==== READING TEXT

It was a hard time, but I'd rather have the really hard stuff
than to never know what I know now.”
-Sheryl Crow

I've recovered from January's surgery and from the subsequent radiation treatments.   Life started to return to normal and I was finally to the point where the first thought that popped into my mind in the mornings did not always involve the word “cancer.” Unfortunately, I was only able to enjoy this feeling for about a month before hitting what my doctor describes as “a little bump in the road.”

I have blood drawn monthly to test for something called a "tumor marker." The tumor marker that we're following in my case is “CA 27.29.”  It's a protein that some breast cancer cells produce and shed into the bloodstream. If tumor markers decrease, it is a good sign that the cancer is responding to the therapy. An increase can be, but is not always, worrisome. It may indicate that the cancer is resisting treatment, but there are also other non-cancerous diseases that can cause the test results to vary.  Link to "Tumor Markers: Q&A"

In February, my tumor markers were completely normal for the first time. (Hooray!) May's blood test showed a slight increase in the markers and there was an increase again in June. Given that the markers were up for two months in a row, we decided that a PET scan was in order to see what was happening.  Link for information on the PET scan process

On a positive note, the scan showed that all of the original lesions are showing inactive. (Hooray!) I went from having lesions that were “too numerous to count” to being inactive in less than a year. One concern is that there is one small active lesion that has appeared in my liver. I started with multiple spots in my liver, but this one doesn't show on any prior scans and seems to be new. The assumption is that this is a new cancer lesion that, for some reason, is not responding to treatment. There's a slight chance that it could be something completely unrelated, but that's pretty unlikely given my situation.

========
==== INPUT DATA

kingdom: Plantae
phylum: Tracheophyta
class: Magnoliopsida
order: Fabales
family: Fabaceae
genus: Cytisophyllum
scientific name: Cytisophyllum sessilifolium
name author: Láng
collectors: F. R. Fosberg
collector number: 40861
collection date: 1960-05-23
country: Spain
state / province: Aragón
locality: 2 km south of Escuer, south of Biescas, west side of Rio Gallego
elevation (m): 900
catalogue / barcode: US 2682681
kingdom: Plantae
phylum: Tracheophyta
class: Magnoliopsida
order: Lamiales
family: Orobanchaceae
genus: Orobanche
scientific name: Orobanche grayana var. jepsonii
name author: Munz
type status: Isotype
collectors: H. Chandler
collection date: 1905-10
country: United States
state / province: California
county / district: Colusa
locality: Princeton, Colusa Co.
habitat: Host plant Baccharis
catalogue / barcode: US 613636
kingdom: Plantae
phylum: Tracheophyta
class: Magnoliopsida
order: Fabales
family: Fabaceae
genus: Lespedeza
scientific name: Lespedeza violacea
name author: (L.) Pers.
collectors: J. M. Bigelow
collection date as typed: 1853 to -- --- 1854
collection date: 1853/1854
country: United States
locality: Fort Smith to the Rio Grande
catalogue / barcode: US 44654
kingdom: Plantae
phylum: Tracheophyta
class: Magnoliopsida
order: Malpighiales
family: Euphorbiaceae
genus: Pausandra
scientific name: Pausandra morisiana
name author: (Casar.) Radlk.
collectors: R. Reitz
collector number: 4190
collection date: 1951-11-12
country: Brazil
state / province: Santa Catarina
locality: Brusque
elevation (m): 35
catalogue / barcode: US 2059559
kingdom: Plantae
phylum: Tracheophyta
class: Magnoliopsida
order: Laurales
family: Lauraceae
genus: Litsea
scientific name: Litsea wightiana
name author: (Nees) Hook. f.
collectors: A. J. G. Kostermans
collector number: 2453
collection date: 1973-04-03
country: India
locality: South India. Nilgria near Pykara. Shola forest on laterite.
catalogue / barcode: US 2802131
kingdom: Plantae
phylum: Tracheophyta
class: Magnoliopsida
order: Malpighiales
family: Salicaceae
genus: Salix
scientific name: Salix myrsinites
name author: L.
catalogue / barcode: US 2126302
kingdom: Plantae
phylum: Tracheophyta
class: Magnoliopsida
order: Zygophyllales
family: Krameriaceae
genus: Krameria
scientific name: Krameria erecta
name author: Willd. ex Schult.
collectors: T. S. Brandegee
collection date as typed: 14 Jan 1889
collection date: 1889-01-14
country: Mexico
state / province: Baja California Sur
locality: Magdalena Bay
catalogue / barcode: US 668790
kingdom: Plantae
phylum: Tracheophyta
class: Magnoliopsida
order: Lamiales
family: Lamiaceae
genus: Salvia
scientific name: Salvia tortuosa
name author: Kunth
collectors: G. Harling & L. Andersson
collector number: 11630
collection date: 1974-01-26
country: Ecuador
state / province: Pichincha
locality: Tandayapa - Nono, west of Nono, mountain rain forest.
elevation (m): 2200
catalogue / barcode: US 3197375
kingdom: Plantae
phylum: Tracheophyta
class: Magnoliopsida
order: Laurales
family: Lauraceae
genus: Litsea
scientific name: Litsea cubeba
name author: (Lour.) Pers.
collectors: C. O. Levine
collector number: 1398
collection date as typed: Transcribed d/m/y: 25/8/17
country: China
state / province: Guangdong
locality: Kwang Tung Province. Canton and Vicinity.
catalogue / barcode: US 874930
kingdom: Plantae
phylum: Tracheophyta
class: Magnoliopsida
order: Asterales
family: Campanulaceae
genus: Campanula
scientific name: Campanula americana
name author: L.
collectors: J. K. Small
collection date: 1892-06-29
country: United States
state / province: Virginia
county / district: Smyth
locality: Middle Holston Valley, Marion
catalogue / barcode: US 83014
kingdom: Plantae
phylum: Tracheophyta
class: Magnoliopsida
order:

========

| REQUIRED ACTION 1 |
Name every calendar month mentioned in the cancer update.
| REQUIRED ACTION 2 |
According to the cancer update, which tumor marker is being followed through the monthly blood tests?

| TASK SOLUTION 1 |
January, February, May, June

| TASK SOLUTION 2 |
CA 27.29